#### [WHAT IS REQUIRED]
Copy out each line of the data below in which "Artık" appears.

#### [MATERIAL PROVIDED]
%%

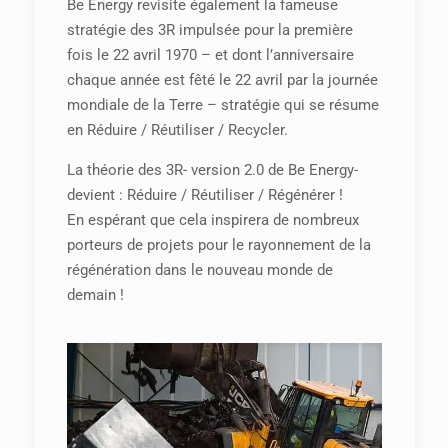
Be Energy revisite également la fameuse
stratégie des 3R impulsée pour la première
fois le 22 avril 1970 – et dont l’anniversaire
chaque année est fêté le 22 avril par la journée
mondiale de la Terre – stratégie qui se résume
en Réduire / Réutiliser / Recycler.
La théorie des 3R- version 2.0 de Be Energy-
devient : Réduire / Réutiliser / Régénérer !
En espérant que cela inspirera de nombreux
porteurs de projets pour le rayonnement de la
régénération dans le nouveau monde de
demain !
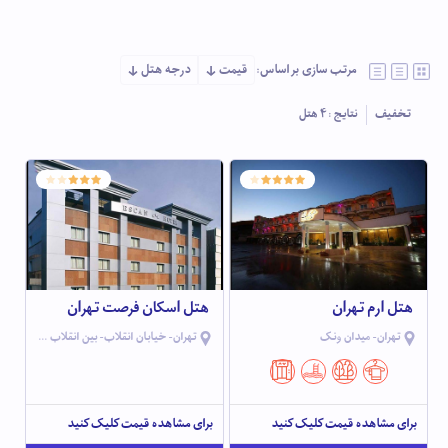
مرتب سازی بر اساس:
قیمت
درجه هتل
تخفیف
نتایج :
4
هتل
هتل ارم تهران
هتل اسکان فرصت تهران
تهران- میدان ونک
تهران- خیابان انقلاب- بین انقلاب و سمیه- خیابان شهید موسوی(فرصت سابق)
برای مشاهده قیمت کلیک کنید
برای مشاهده قیمت کلیک کنید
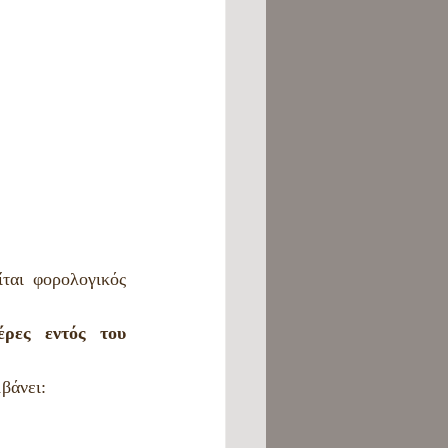
αι φορολογικός 
ρες εντός του 
μβάνει:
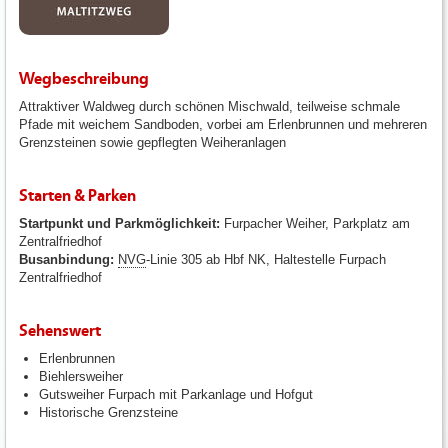
Wegbeschreibung
Attraktiver Waldweg durch schönen Mischwald, teilweise schmale
Pfade mit weichem Sandboden, vorbei am Erlenbrunnen und mehreren
Grenzsteinen sowie gepflegten Weiheranlagen
Starten & Parken
Startpunkt und Parkmöglichkeit:
Furpacher Weiher, Parkplatz am
Zentralfriedhof
Busanbindung:
NVG
-Linie 305 ab Hbf NK, Haltestelle Furpach
Zentralfriedhof
Sehenswert
Erlenbrunnen
Biehlersweiher
Gutsweiher Furpach mit Parkanlage und Hofgut
Historische Grenzsteine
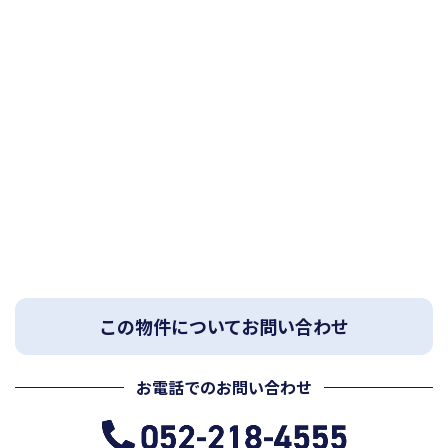
この物件についてお問い合わせ
お電話でのお問い合わせ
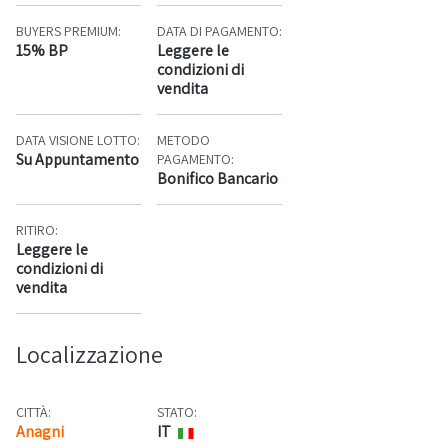
BUYERS PREMIUM:
DATA DI PAGAMENTO:
15% BP
Leggere le
condizioni di
vendita
DATA VISIONE LOTTO:
METODO
Su Appuntamento
PAGAMENTO:
Bonifico Bancario
RITIRO:
Leggere le
condizioni di
vendita
Localizzazione
CITTÀ:
STATO:
Anagni
IT
Mappa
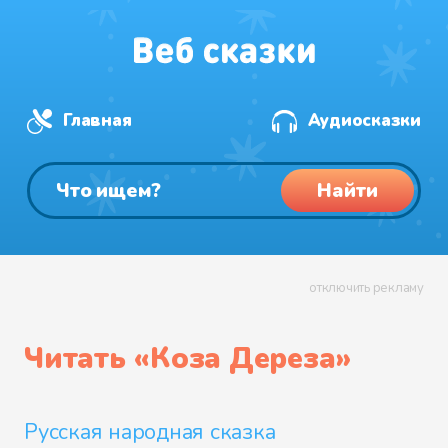
Главная
Аудиосказки
Найти
отключить рекламу
Читать «
Коза Дереза
»
Русская народная сказка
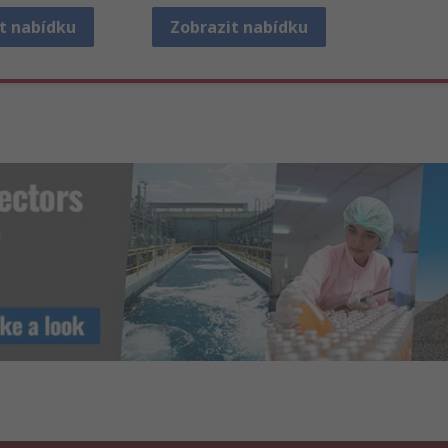
t nabídku
Zobrazit nabídku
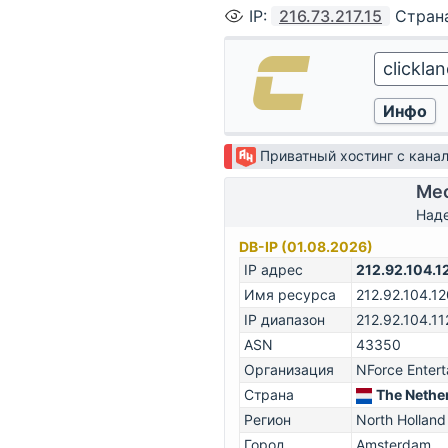
IP
:
216.73.217.15
Стран
Приватный хостинг с кан
Мес
Наде
DB-IP (01.08.2026)
IP адрес
212.92.104.1
Имя ресурса
212.92.104.12
IP диапазон
212.92.104.11
ASN
43350
Организация
NForce Entert
Страна
The Nethe
Регион
North Holland
Город
Amsterdam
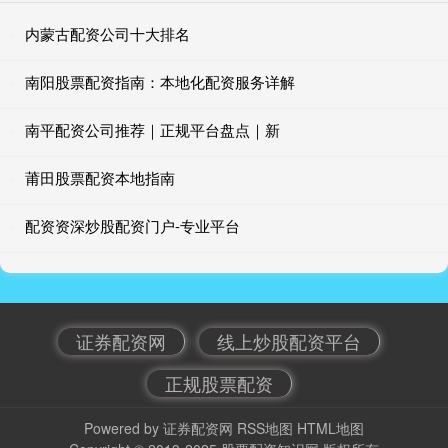
内蒙古配资公司十大排名
南阳股票配资指南：本地化配资服务详解
南平配资公司推荐｜正规平台盘点｜新
莆田股票配资本地指南
配资资深炒股配资门户-专业平台
证券配资网
线上炒股配资平台
正规股票配资
Powered by
证券配资网
RSS地图
HTML地图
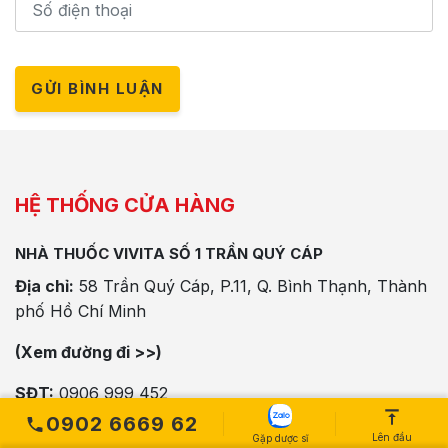
GỬI BÌNH LUẬN
HỆ THỐNG CỬA HÀNG
NHÀ THUỐC VIVITA SỐ 1 TRẦN QUÝ CÁP
Địa chỉ:
58 Trần Quý Cáp, P.11, Q. Bình Thạnh, Thành
phố Hồ Chí Minh
(Xem đường đi >>)
SĐT:
0906 999 452
0902 6669 62
Lên đầu
Gặp dược sĩ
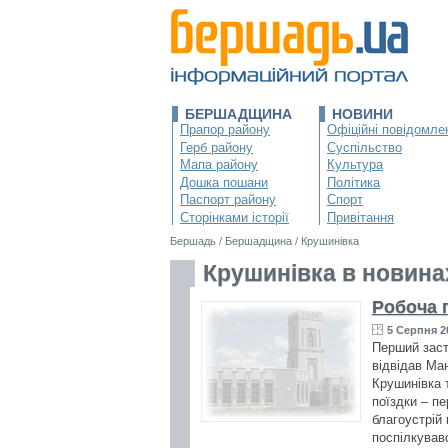
БЕРШАДЩИНА
НОВИНИ
Прапор району
Офіційні повідомле
Герб району
Суспільство
Мапа району
Культура
Дошка пошани
Політика
Паспорт району
Спорт
Сторінками історії
Привітання
Бершадь
/
Бершадщина
/
Крушинівка
Крушинівка в новина
Робоча 
5 Серпня 2
Перший заст
відвідав Ма
Крушинівка 
поїздки – пе
благоустрій
поспілкував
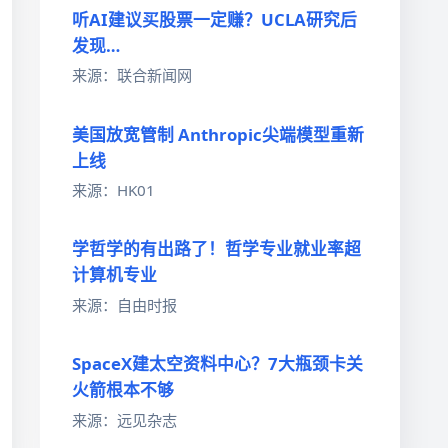
听AI建议买股票一定赚？UCLA研究后
发现…
来源：联合新闻网
美国放宽管制 Anthropic尖端模型重新
上线
来源：HK01
学哲学的有出路了！哲学专业就业率超
计算机专业
来源：自由时报
SpaceX建太空资料中心？7大瓶颈卡关
火箭根本不够
来源：远见杂志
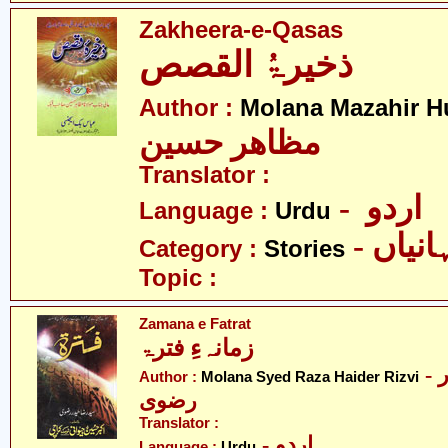
Zakheera-e-Qasas
ذخیرۃُ القصص
Author :
Molana Mazahir H
مظاھر حسین
Translator :
- اردو
Language :
Urdu
- نیاں
Category :
Stories
Topic :
Zamana e Fatrat
زمانہءِ فترۃ
- مولانا سید رضا حیدر
Author :
Molana Syed Raza Haider Rizvi
رضوی
Translator :
- اردو
Language :
Urdu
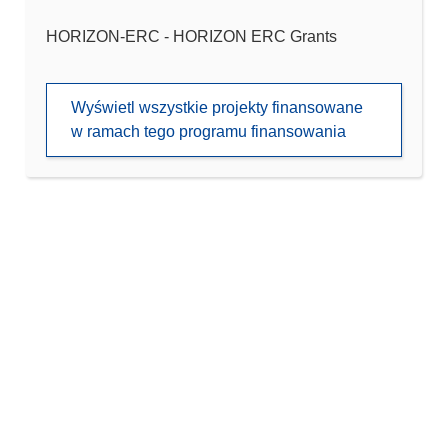
HORIZON-ERC - HORIZON ERC Grants
Wyświetl wszystkie projekty finansowane
w ramach tego programu finansowania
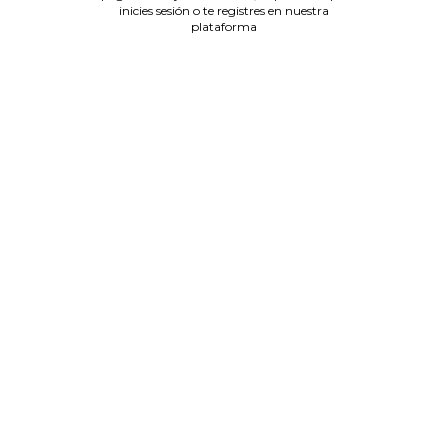
inicies sesión o te registres en nuestra
plataforma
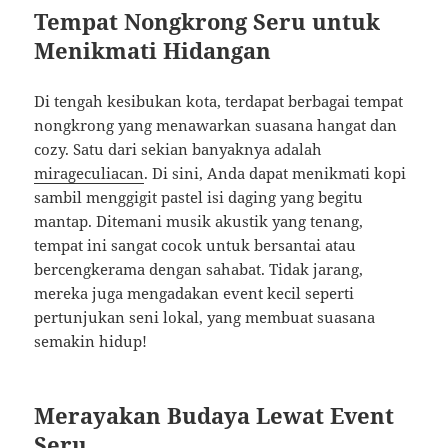
Tempat Nongkrong Seru untuk
Menikmati Hidangan
Di tengah kesibukan kota, terdapat berbagai tempat
nongkrong yang menawarkan suasana hangat dan
cozy. Satu dari sekian banyaknya adalah
mirageculiacan
. Di sini, Anda dapat menikmati kopi
sambil menggigit pastel isi daging yang begitu
mantap. Ditemani musik akustik yang tenang,
tempat ini sangat cocok untuk bersantai atau
bercengkerama dengan sahabat. Tidak jarang,
mereka juga mengadakan event kecil seperti
pertunjukan seni lokal, yang membuat suasana
semakin hidup!
Merayakan Budaya Lewat Event
Seru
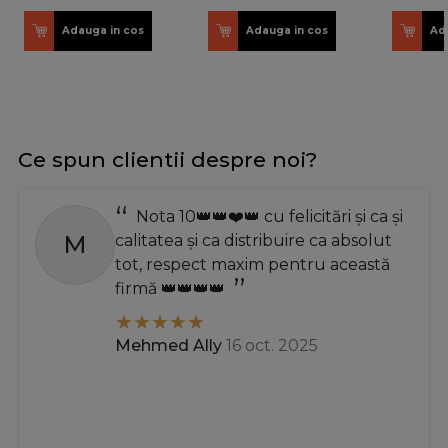
Adauga in cos
Adauga in cos
Ad
Ce spun clientii despre noi?
Nota 10👑👑❤️👑 cu felicitări și ca și
M
calitatea și ca distribuire ca absolut
tot, respect maxim pentru această
firmă 👑👑👑👑
Mehmed Ally
16 oct. 2025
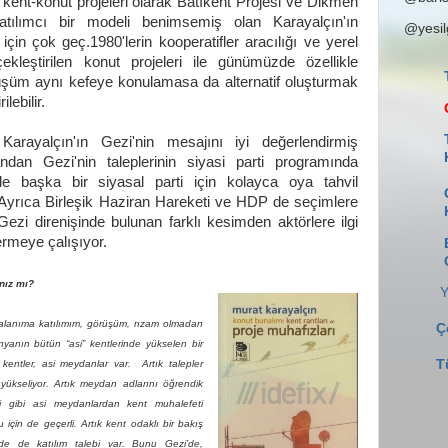
kent-konut projeleri olarak Batıkent Projesi ve Dikmen
atılımcı bir modeli benimsemiş olan Karayalçın'ın
@yesi
 için çok geç.
1980'lerin kooperatifler aracılığı ve yerel
ekleştirilen konut projeleri ile günümüzde özellikle
üşüm aynı kefeye konulamasa da alternatif oluşturmak
lebilir.
arayalçın'ın Gezi'nin mesajını iyi değerlendirmiş
ndan Gezi'nin taleplerinin siyasi parti programında
e başka bir siyasal parti için kolayca oya tahvil
 Ayrıca Birleşik Haziran Hareketi ve HDP de seçimlere
Gezi direnişinde bulunan farklı kesimden aktörlere ilgi
vermeye çalışıyor.
ınız mı?
Y
m alanıma katılımım, görüşüm, rızam olmadan
Ç
anın bütün “asi” kentlerinde yükselen bir
T
 kentler, asi meydanlar var. Artık talepler
ükseliyor. Artık meydan adlarını öğrendik
i gibi asi meydanlardan kent muhalefeti
 için de geçerli. Artık kent odaklı bir bakış
de de katılım talebi var. Bunu Gezi’de,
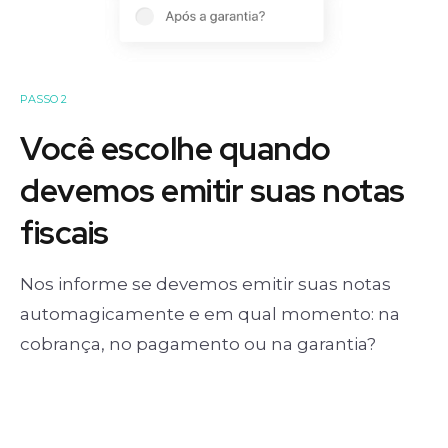
PASSO 2
Você escolhe quando
devemos emitir suas notas
fiscais
Nos informe se devemos emitir suas notas
automagicamente e em qual momento: na
cobrança, no pagamento ou na garantia?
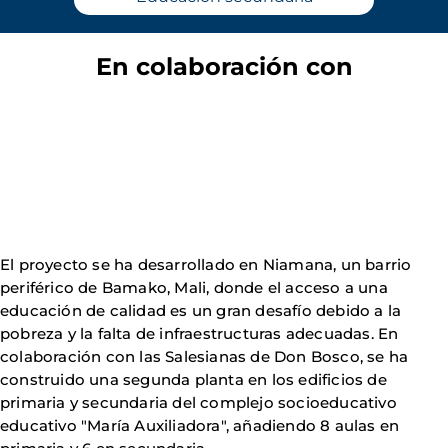
En colaboración con
El proyecto se ha desarrollado en Niamana, un barrio
periférico de Bamako, Mali, donde el acceso a una
educación de calidad es un gran desafío debido a la
pobreza y la falta de infraestructuras adecuadas. En
colaboración con las Salesianas de Don Bosco, se ha
construido una segunda planta en los edificios de
primaria y secundaria del complejo socioeducativo
educativo "María Auxiliadora", añadiendo 8 aulas en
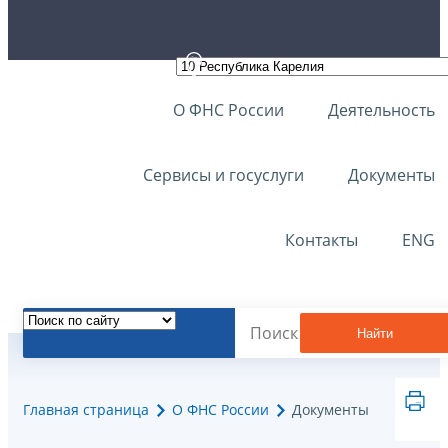
О ФНС России
Деятельность
Сервисы и госуслуги
Документы
Контакты
ENG
Найти
Главная страница
О ФНС России
Документы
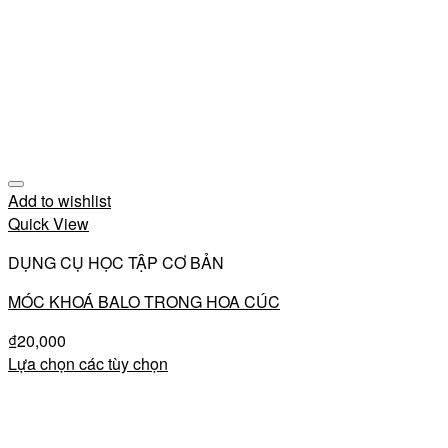
Add to wishlist
Quick View
DỤNG CỤ HỌC TẬP CƠ BẢN
MÓC KHOÁ BALO TRONG HOA CÚC
₫
20,000
Lựa chọn các tùy chọn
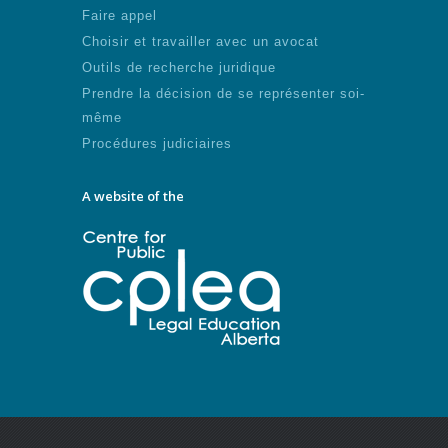
Faire appel
Choisir et travailler avec un avocat
Outils de recherche juridique
Prendre la décision de se représenter soi-
même
Procédures judiciaires
A website of the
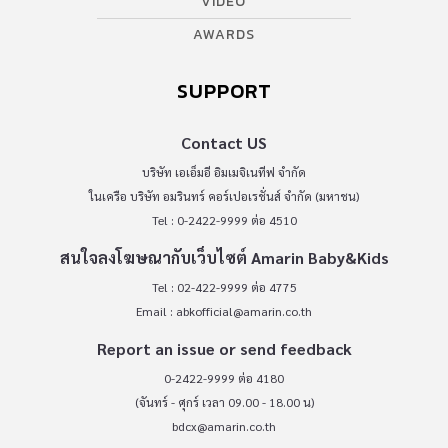
VIDEO
AWARDS
SUPPORT
Contact US
บริษัท เอเอ็มอี อิมเมจิเนทีฟ จำกัด
ในเครือ บริษัท อมรินทร์ คอร์เปอเรชั่นส์ จำกัด (มหาชน)
Tel : 0-2422-9999 ต่อ 4510
สนใจลงโฆษณากับเว็บไซต์ Amarin Baby&Kids
Tel : 02-422-9999 ต่อ 4775
Email :
abkofficial@amarin.co.th
Report an issue or send feedback
0-2422-9999 ต่อ 4180
(จันทร์ - ศุกร์ เวลา 09.00 - 18.00 น)
bdcx@amarin.co.th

%%

#### [RESPONSE]
 kentler, asi meydanlar var. Artık talepler
ükseliyor. Artık meydan adlarını öğrendik
 için de geçerli. Artık kent odaklı bir bakış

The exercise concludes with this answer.